Start of Block

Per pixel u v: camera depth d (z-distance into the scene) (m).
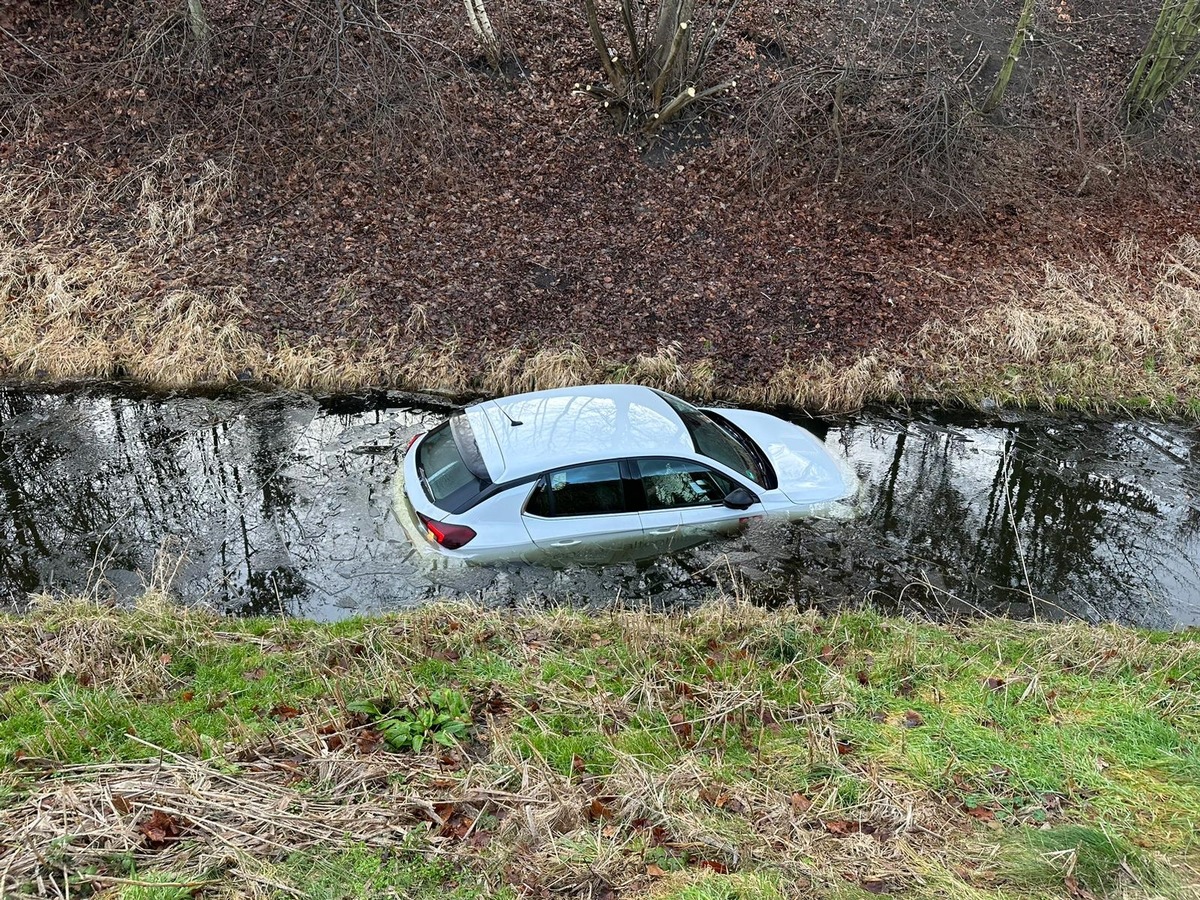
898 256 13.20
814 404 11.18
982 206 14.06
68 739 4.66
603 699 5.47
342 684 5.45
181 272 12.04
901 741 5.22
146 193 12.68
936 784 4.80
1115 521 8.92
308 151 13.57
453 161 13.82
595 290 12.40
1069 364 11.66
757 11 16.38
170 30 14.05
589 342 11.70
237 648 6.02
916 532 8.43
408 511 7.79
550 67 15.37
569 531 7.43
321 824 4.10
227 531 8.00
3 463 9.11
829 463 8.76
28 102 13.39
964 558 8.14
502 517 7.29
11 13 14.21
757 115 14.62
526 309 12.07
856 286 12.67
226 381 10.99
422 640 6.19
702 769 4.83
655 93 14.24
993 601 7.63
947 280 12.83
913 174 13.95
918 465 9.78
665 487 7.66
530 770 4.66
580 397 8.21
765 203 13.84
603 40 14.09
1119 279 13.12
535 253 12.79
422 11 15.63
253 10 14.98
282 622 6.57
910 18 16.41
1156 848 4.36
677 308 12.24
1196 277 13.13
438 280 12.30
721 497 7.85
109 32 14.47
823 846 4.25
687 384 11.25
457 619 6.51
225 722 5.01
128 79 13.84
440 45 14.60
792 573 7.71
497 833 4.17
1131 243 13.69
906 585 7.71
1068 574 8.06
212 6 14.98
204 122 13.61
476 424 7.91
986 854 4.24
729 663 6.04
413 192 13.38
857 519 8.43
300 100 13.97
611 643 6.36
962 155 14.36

End of Block
Start of Block

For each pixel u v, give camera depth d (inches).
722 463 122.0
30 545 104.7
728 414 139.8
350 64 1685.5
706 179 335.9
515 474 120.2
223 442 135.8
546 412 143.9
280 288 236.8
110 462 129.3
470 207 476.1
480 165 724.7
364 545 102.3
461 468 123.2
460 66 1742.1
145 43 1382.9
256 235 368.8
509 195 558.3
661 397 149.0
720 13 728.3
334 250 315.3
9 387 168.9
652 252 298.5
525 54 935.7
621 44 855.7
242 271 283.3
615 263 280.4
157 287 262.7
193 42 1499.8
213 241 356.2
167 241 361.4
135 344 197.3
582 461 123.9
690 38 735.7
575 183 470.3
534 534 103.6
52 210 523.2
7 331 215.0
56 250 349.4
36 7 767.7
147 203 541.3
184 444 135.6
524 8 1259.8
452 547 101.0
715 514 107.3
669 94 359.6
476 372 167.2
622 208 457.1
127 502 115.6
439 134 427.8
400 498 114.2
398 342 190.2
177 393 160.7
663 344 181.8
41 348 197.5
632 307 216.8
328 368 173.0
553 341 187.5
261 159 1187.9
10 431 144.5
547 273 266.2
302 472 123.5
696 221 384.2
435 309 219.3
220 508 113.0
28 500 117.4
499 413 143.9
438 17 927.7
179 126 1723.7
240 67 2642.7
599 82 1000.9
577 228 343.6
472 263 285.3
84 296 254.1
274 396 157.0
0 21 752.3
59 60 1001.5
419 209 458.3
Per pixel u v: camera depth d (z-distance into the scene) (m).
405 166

End of Block
Start of Block

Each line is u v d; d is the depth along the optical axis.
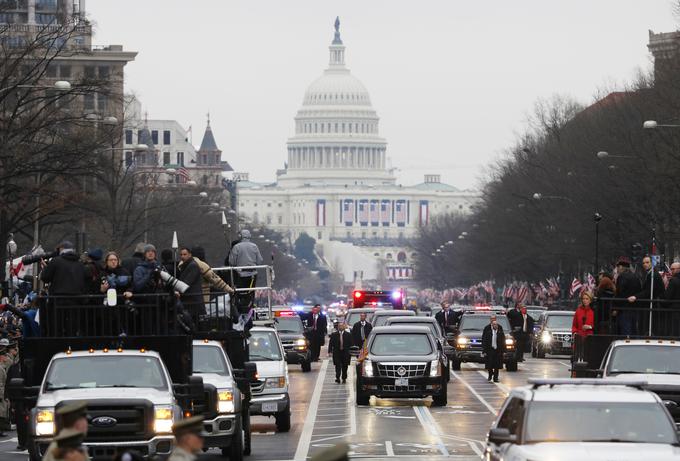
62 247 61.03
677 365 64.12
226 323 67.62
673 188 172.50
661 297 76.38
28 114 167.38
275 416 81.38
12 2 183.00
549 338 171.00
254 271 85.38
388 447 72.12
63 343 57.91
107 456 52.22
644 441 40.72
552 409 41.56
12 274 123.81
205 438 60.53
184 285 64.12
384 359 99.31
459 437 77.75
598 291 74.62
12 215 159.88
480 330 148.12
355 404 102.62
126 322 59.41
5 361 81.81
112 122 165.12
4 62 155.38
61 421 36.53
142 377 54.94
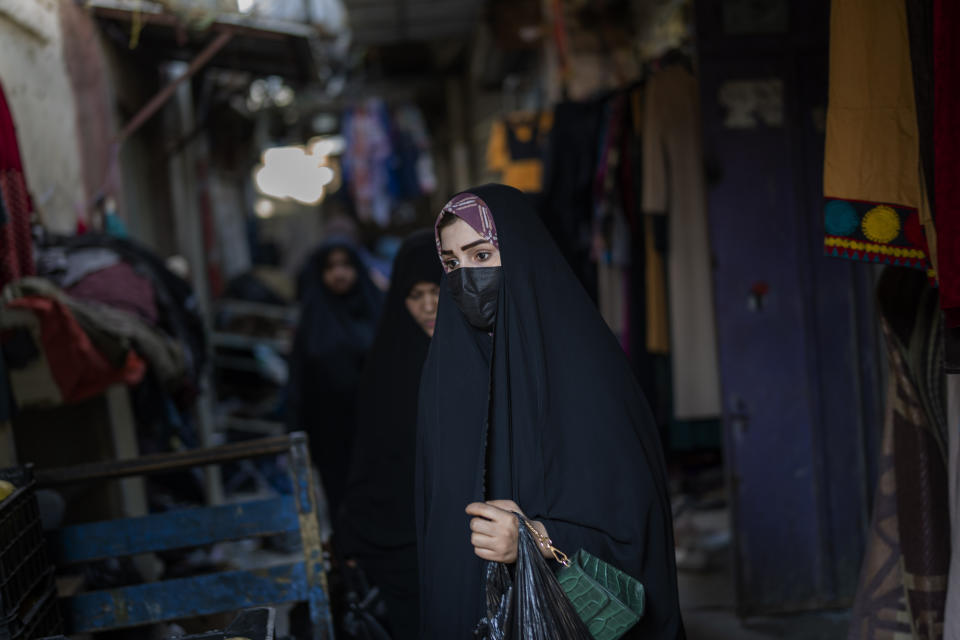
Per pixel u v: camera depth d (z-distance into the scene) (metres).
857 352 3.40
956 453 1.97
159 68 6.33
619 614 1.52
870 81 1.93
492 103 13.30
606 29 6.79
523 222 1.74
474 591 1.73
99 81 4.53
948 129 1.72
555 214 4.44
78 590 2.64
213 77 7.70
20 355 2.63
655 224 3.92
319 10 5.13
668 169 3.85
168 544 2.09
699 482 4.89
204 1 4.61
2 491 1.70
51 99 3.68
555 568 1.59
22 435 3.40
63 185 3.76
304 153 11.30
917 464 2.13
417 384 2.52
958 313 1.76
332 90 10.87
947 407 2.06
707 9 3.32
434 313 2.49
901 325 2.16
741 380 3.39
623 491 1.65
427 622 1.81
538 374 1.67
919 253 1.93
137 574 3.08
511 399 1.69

End of Block

Wherever a line in the data above holds the word "pixel", copy that line.

• _Response area_:
Per pixel u v: camera depth d (z-distance into the scene) (m).
For each pixel u v, give camera depth d (inches).
Per pixel u v: camera depth d (z-distance into the scene) (m).
Per pixel u v: camera depth d (z-distance into the scene) (metres).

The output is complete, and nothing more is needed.